(Stored data entries)
+ + + + + + +

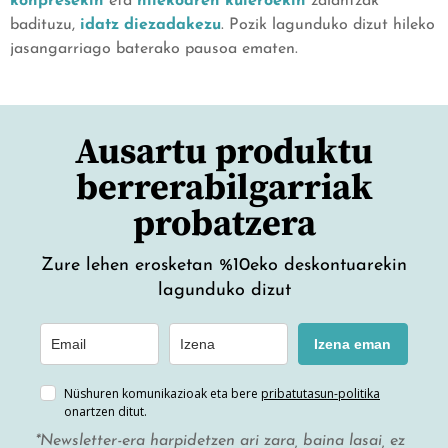
konpresekin
eta
hilekoaren kuleroekin
zalantzak
badituzu,
idatz diezadakezu
. Pozik lagunduko dizut hileko
jasangarriago baterako pausoa ematen.
Ausartu produktu
berrerabilgarriak
probatzera
Zure lehen erosketan %10eko deskontuarekin
lagunduko dizut
Izena eman
Nüshuren komunikazioak eta bere
pribatutasun-politika
onartzen ditut.
*Newsletter-era harpidetzen ari zara, baina lasai, ez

+ + + + + + +

▶ [Work instructions]: Write out every line of text from the data above, unchanged and in order. Leave out the pictures.

▶ [Completed exercise]:
konpresekin
eta
hilekoaren kuleroekin
zalantzak
badituzu,
idatz diezadakezu
. Pozik lagunduko dizut hileko
jasangarriago baterako pausoa ematen.
Ausartu produktu
berrerabilgarriak
probatzera
Zure lehen erosketan %10eko deskontuarekin
lagunduko dizut
Izena eman
Nüshuren komunikazioak eta bere
pribatutasun-politika
onartzen ditut.
*Newsletter-era harpidetzen ari zara, baina lasai, ez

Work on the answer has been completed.